If DISTINCT keyword is specified in the select clause, you can use only enumerated fields in the select clause as field.

order_direction
ASC sorts records in ascending order. DESC sorts in descending order. ASC is the default.
null_position
FIRST puts null values first. LAST puts null values last. If order_direction is specified as ASC then FIRST is the default, otherwise LAST is the default.

Limit Clause

The Limit clause is used to specify the maximum number of records to return and exclude the first set of records.

limit_clause
  : LIMIT number_of_records [{ROW|ROWS}] [{ONLY|WITH TIES}] [offset_clause]
  | LIMIT percentage PERCENT [{ONLY|WITH TIES}] [offset_clause]
  | [offset_clause] FETCH {FIRST|NEXT} number_of_records {ROW|ROWS} [{ONLY|WITH TIES}]
  | [offset_clause] FETCH {FIRST|NEXT} percentage PERCENT [{ONLY|WITH TIES}]
  | offset_clause

offset_clause
  : OFFSET number_of_records [{ROW|ROWS}]
number_of_records
integer
percent
float

ROW and ROWS after number_of_records, FIRST and NEXT after FETCH, and ONLY keyword does not affect the result.

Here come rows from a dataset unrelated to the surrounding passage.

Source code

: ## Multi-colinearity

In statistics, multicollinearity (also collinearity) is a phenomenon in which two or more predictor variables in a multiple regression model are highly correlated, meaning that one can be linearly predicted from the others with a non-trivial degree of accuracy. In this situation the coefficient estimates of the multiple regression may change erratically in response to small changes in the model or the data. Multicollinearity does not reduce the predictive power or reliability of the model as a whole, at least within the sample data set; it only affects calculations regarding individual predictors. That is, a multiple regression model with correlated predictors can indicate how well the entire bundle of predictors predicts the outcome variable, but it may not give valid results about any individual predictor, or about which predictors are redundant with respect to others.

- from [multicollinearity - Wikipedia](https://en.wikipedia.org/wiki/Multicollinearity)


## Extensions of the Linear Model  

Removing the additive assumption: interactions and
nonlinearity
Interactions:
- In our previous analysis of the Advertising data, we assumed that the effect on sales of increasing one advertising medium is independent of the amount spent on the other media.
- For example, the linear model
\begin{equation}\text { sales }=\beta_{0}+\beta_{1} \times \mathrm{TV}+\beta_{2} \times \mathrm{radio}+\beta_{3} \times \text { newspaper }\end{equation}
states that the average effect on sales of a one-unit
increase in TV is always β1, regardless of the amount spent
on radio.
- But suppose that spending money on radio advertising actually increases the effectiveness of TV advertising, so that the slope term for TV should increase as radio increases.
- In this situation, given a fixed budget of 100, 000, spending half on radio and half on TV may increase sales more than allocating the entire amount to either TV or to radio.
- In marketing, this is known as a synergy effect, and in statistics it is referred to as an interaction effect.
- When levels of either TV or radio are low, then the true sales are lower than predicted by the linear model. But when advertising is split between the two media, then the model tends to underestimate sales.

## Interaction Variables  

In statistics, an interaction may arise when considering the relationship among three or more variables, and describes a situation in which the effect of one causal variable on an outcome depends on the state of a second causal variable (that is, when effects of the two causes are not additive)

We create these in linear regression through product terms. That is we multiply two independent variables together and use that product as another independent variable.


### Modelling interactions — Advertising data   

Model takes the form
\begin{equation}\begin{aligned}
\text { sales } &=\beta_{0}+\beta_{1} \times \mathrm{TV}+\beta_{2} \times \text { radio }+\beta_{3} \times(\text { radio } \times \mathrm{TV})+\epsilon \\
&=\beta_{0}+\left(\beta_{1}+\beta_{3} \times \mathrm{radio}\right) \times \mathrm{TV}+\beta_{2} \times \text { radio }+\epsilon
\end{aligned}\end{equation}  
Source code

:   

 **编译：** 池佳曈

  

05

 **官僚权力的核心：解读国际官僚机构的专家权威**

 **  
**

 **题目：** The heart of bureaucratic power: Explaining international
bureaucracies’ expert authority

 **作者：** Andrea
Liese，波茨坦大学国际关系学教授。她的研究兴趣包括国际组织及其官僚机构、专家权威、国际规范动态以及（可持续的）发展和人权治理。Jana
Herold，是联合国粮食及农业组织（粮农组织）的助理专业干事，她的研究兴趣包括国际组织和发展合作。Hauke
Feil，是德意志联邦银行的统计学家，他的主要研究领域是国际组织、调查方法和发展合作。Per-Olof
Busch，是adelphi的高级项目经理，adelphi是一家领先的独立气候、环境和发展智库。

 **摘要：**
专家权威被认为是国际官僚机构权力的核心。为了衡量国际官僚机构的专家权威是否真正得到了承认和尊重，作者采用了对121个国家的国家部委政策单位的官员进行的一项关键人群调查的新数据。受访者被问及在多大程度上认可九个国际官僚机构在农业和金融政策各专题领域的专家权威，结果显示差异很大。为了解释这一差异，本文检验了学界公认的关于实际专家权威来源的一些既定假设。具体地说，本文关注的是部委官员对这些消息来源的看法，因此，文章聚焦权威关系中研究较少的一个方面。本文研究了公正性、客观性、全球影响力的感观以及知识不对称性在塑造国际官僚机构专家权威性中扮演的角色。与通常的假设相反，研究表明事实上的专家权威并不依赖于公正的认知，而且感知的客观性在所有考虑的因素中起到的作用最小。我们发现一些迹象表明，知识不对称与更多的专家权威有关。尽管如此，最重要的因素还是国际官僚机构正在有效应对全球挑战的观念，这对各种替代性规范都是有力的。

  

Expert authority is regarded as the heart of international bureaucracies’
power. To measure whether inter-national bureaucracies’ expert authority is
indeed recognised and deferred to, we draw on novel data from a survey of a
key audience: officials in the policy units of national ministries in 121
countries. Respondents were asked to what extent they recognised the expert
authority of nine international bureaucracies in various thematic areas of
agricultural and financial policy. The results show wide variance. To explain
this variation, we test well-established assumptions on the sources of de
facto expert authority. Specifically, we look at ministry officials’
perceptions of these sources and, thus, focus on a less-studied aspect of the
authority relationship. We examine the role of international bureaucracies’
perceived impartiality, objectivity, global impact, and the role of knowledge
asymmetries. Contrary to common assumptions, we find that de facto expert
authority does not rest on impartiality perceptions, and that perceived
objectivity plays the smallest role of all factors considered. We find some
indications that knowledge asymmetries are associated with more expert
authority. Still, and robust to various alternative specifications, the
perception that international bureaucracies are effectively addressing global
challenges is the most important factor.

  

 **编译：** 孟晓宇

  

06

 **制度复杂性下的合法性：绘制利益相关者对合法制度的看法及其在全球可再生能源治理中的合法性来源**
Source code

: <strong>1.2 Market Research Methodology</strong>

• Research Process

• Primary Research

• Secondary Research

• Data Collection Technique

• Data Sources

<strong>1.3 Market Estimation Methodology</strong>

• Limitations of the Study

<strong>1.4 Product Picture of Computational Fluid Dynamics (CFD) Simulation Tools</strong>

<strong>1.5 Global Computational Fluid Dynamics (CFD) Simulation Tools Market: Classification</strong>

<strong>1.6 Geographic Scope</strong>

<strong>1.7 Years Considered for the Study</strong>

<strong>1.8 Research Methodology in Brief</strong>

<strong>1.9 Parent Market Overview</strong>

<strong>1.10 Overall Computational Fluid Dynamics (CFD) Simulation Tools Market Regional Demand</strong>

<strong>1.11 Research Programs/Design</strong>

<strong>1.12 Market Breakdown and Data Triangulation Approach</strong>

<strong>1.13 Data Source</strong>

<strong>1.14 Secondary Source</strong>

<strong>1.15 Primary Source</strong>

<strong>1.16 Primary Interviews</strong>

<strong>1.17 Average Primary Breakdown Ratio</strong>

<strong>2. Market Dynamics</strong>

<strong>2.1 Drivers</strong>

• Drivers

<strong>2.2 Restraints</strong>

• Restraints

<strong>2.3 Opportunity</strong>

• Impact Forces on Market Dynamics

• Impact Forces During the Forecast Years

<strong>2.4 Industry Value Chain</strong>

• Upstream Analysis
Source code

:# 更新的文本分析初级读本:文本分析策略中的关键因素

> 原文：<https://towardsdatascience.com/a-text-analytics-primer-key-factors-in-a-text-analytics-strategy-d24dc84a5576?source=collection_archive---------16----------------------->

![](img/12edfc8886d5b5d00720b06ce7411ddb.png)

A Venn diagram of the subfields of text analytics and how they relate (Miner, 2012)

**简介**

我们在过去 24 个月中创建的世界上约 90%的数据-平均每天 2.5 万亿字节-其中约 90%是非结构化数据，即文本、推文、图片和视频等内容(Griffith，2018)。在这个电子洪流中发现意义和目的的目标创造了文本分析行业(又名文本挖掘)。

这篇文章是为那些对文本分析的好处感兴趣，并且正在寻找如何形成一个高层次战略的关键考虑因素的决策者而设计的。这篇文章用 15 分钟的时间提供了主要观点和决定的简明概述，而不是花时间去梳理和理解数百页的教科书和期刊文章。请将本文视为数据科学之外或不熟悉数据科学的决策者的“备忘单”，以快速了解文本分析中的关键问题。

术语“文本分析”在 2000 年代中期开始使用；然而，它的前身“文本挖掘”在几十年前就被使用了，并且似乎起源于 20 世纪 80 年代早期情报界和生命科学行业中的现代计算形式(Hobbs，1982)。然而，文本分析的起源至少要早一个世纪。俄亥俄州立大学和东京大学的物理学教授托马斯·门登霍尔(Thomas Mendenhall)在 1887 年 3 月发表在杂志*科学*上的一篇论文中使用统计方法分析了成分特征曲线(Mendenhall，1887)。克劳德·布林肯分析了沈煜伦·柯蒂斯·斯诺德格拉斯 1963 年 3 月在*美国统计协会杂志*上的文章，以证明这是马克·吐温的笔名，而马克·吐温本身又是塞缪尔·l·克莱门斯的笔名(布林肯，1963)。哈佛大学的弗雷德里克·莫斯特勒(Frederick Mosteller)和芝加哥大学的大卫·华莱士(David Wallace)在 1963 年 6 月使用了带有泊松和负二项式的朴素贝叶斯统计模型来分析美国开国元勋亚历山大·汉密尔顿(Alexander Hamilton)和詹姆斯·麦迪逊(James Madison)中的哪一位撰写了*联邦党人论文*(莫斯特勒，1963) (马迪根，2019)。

If PERCENT keyword is specified, maximum number of records is percentage percent of the result set that includes the excluded records by offset_clause.

If WITH TIES keywords are specified, all records that have the same sort keys specified by Order By Clause as the last record of the limited records are included in the records to return. If there is no Order By Clause in the query, WITH TIES keywords are ignored.